[Collected data]
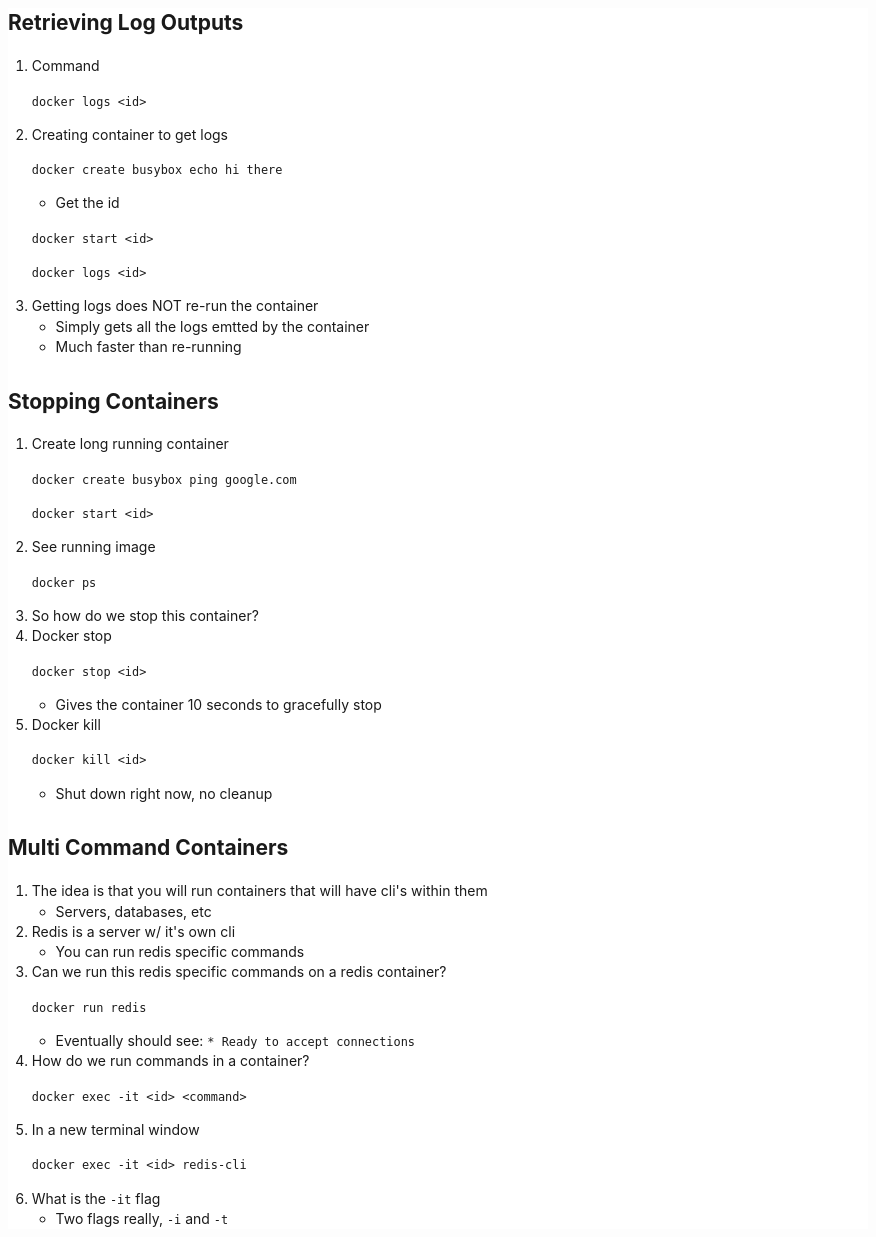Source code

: ## Retrieving Log Outputs

1. Command
   ```
   docker logs <id>
   ```
1. Creating container to get logs
   ```
   docker create busybox echo hi there
   ```
   - Get the id
   ```
   docker start <id>
   ```
   ```
   docker logs <id>
   ```
1. Getting logs does NOT re-run the container
   - Simply gets all the logs emtted by the container
   - Much faster than re-running

## Stopping Containers

1. Create long running container
   ```
   docker create busybox ping google.com
   ```
   ```
   docker start <id>
   ```
1. See running image
   ```
   docker ps
   ```
1. So how do we stop this container?
1. Docker stop
   ```
   docker stop <id>
   ```
   - Gives the container 10 seconds to gracefully stop
1. Docker kill
   ```
   docker kill <id>
   ```
   - Shut down right now, no cleanup

## Multi Command Containers

1. The idea is that you will run containers that will have cli's within them
   - Servers, databases, etc
1. Redis is a server w/ it's own cli
   - You can run redis specific commands
1. Can we run this redis specific commands on a redis container?
   ```
   docker run redis
   ```
   - Eventually should see: `* Ready to accept connections`
1. How do we run commands in a container?
   ```
   docker exec -it <id> <command>
   ```
1. In a new terminal window
   ```
   docker exec -it <id> redis-cli
   ```
1. What is the `-it` flag
   - Two flags really, `-i` and `-t`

• Task prompt:
The lines above that hold the word "specific" are the ones to copy.

• Solution to this task:
   - You can run redis specific commands
1. Can we run this redis specific commands on a redis container?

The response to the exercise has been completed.